Reputation: 5
I am putting an iPad application together that allows a user to work their way through a virtual tour. They are able to move forward through screens on which some will have buttons to other material such as a video or more info.
If Keynote supported Hyperlinks then it would be well suited but as it doesn't I am trying to recreate the tour within Xcode.
I am a newbie but have spent time researching and have code to display the 'slides' and the capability to move forward and back through them. The slides are no more that an image view with a full screen graphic and buttons for the various options, some slides are simple and have nothing other than back and forward but others will have additional links
However doing it in this simplistic way means I am ending up with a huge number of view controllers and XIB files, currently at 75 which I know must be more than any app should have. However it does work although on occasions when running it on the device and not in the simulator it will bomb out.
My questions are is there a limit to the number of view controllers in one app and will having a large number cause the instability? I'm aware of other ways to handle the views such as having them in arrays and pushing them out a single view controller but this won't give me the flexibility to tailor slides for different content.
I'd welcome any help or advice and I hope have gone about posting this question in the right way (its my first)
Many Thanks Kieron
The code I am using to manipulate the view is
-(IBAction)goBack {
[self dismissModalViewControllerAnimated:NO];
}
-(IBAction)goForward {
Slide5ViewController *screen = [[Slide5ViewController alloc] initWithNibName:nil bundle:nil];
screen.modalTransitionStyle = UIModalTransitionStyleCrossDissolve;
[self presentModalViewController:screen animated:YES];
[screen release];
}
Upvotes: 0
Views: 2501
Reputation: 2788
Fist of all, what error is in the log?
Did you properly implemented viewDidUnload method of view controllers? View controllers should be able to unload loaded xib. Also, release data in didReceiveMemoryWarning.
Second, it could be better to use UINavigationController to handle view controllers stack instead of modal view controllers stack. You can hide navigation bar or customize it.
Upvotes: 0
Reputation: 6460
Kieron,
Why not have one "slide" view controller and a different image only? Use some sort of data structure to keep information about the buttons, images, and pathways for each slide, and then just keep re-using the same view controller for each slide?
The view controller can then dynamically load each image as it transitions between the currently visible view and the next instantiation of itself... It should be possible using only 1 view controller.

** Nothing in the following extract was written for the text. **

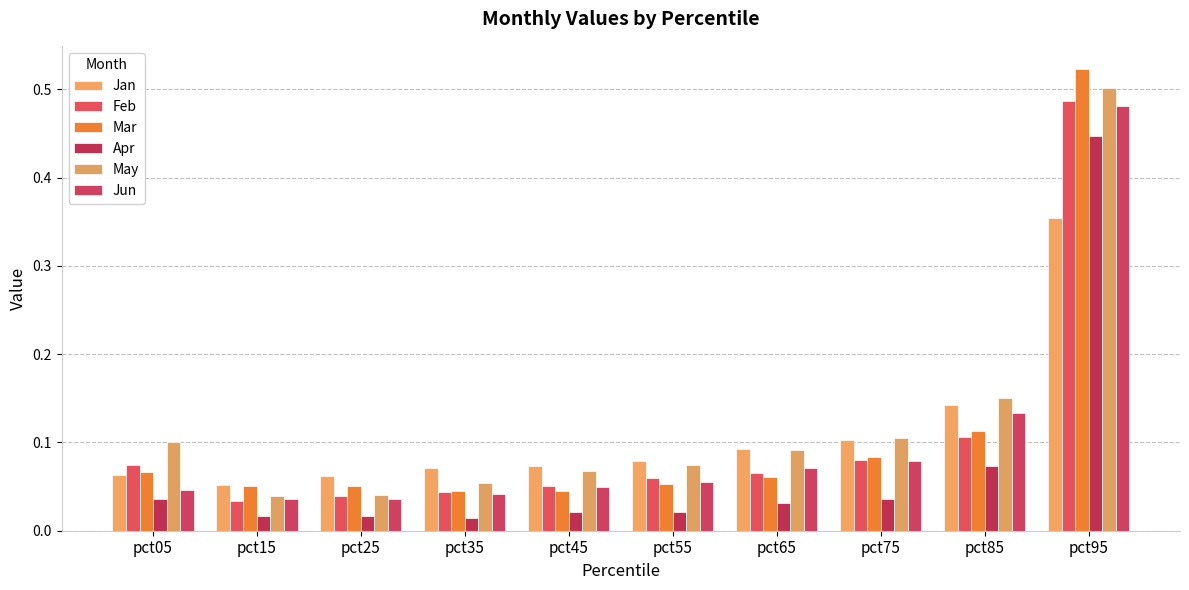

Is it true that Feb equals 0.0 at pct15?

True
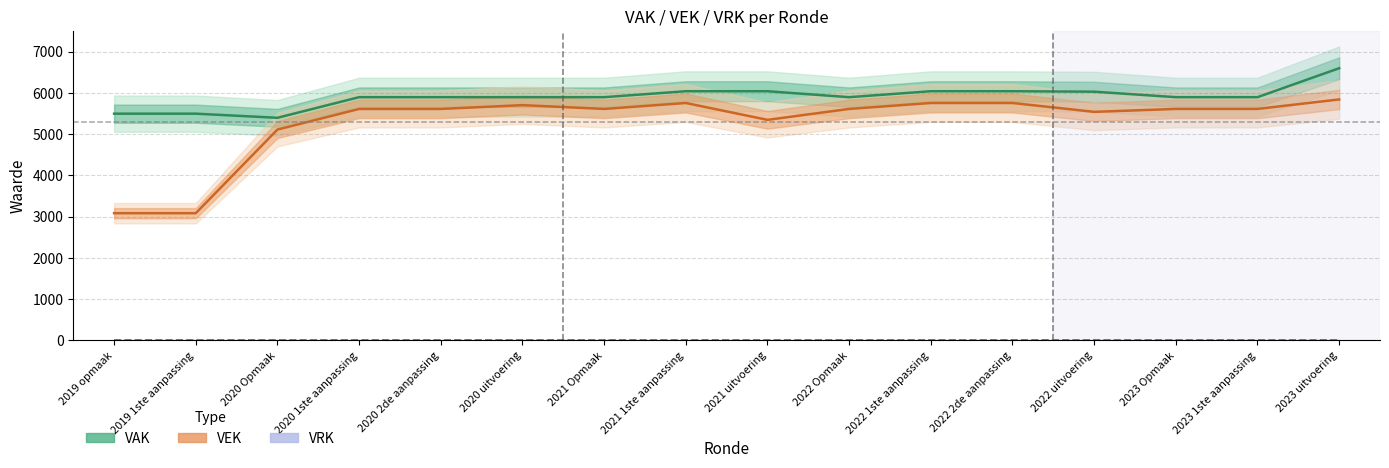

What is the minimum value for VEK?

3081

If you're comfortable with using Interface Builder, keep using the XIB files to lay everything out. However, instead of setting each "File's Owner" to a different view controller, set them all to the same one. Then, inside your IBAction
methods (when the user pressed a button), use some logic to say "I am on this view right now, and the user pressed this button, so which one should I go to next?"
Then, call a method like loadNewSlide:
that might look like this:
- (void) loadNewSlide:(NSInteger)slideNumber
{
// Make a string with the new XIB name
NSString* xibName = [NSString stringWithFormat:@"slide-%d",slideNumber];
// Create the next slide view controller (it doesn't matter if you create a slide view
// controller from within another slide view controller, remember, they are all just
// objects)
SlideViewController *newSlideViewController = [[SlideViewController alloc] initWithNibName:xibName bundle:nil];
// Change the view
UIWindow *theWindow = [self.view superview];
[self.view removeFromSuperview];
[theWindow addSubview:newSlideViewController.view];
// Release, the view stack now should be retaining the view controller instead
[newSlideViewController release];
}
This will work MUCH better than running "modally" with 75 view controllers (as you had previously suggested) because this will only keep 1 slide in memory at a time - whatever you are currently looking at - and then will load the next slide just in time to move to it.